Puis, lors du déclin de ce groupe, aux alentours du VIIe siècle après J.-C., la totalité du sanctuaire sera ensevelie artificiellement avant d’être abandonnée, rendant ainsi les édifices à la nature qui les avait vus naître. Pour l’archéologie, cette pratique d’abandon ritualisé s’avère bénéfique car elle permet de les préserver parfaitement des  outrages du temps et des hommes.

Des hommes dans leur milieu

Autour de ces centres cérémoniels, en bordure des zones arides, plusieurs communautés vivaient regroupées. Leur existence quotidienne n’était permise que par l’exploitation de deux ressources locales. La première était assurée par les eaux froides de l’océan Pacifique, fournissant du poisson en quantité et toute une faune maritime abondante – notamment par la présence de colonies d’otaries sur les îles littorales. La seconde consistait en une exploitation agricole intensive des sols arides dans les vallées, rendue possible uniquement par un système d’irrigation très développé : puisque les eaux en surface sont relativement restreintes, la population nasca alla s’approvisionner directement dans les rivières souterraines descendant de la cordillère.

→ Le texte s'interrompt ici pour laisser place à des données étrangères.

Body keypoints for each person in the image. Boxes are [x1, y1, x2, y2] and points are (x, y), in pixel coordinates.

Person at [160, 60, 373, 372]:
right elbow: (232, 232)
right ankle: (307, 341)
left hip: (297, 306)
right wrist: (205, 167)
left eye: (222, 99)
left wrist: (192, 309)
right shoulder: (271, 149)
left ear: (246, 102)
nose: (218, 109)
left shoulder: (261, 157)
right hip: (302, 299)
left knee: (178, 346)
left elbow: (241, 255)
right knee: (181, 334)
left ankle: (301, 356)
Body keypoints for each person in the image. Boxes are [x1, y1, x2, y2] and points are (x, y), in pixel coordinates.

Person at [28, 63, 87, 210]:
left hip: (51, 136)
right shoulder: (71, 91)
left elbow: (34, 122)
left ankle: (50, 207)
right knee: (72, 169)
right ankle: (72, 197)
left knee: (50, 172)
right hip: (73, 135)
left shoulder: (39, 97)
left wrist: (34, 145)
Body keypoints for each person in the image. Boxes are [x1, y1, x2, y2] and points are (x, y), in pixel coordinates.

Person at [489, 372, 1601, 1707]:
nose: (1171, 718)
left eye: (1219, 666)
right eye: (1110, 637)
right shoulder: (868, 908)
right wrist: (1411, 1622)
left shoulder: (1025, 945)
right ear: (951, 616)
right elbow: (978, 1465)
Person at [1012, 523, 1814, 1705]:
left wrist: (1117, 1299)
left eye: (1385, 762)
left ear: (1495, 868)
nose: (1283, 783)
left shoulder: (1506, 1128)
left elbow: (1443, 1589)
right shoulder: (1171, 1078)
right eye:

Des puits de l’époque nasca, appelée puquios, sont pour certains encore utilisés à l’heure actuelle par leurs descendants. De la sorte, ces terres côtières fournissaient maïs, haricots, piment, poivre et coton, dont une partie était échangée sur de longues distances contre d’autres ressources.

Des textiles ouvragés

Parmi les éléments importés des hauteurs des Andes, la laine de camélidé permit à la culture nasca de se perfectionner dans la confection de textiles polychromes finement ouvragés. Plusieurs pièces de textile ont été retrouvés en contexte funéraire, parfaitement préservées.

Entourant le corps du défunt, ces linceuls atteignant parfois plusieurs mètres de longueur étaient disposés en couches successives afin d’honorer le mort et de l’accompagner dans l’au-delà. Les parures de plumes et les ornements en or associés témoignent encore du prestige de la civilisation nasca et de sa parfaite utilisation de son environnement.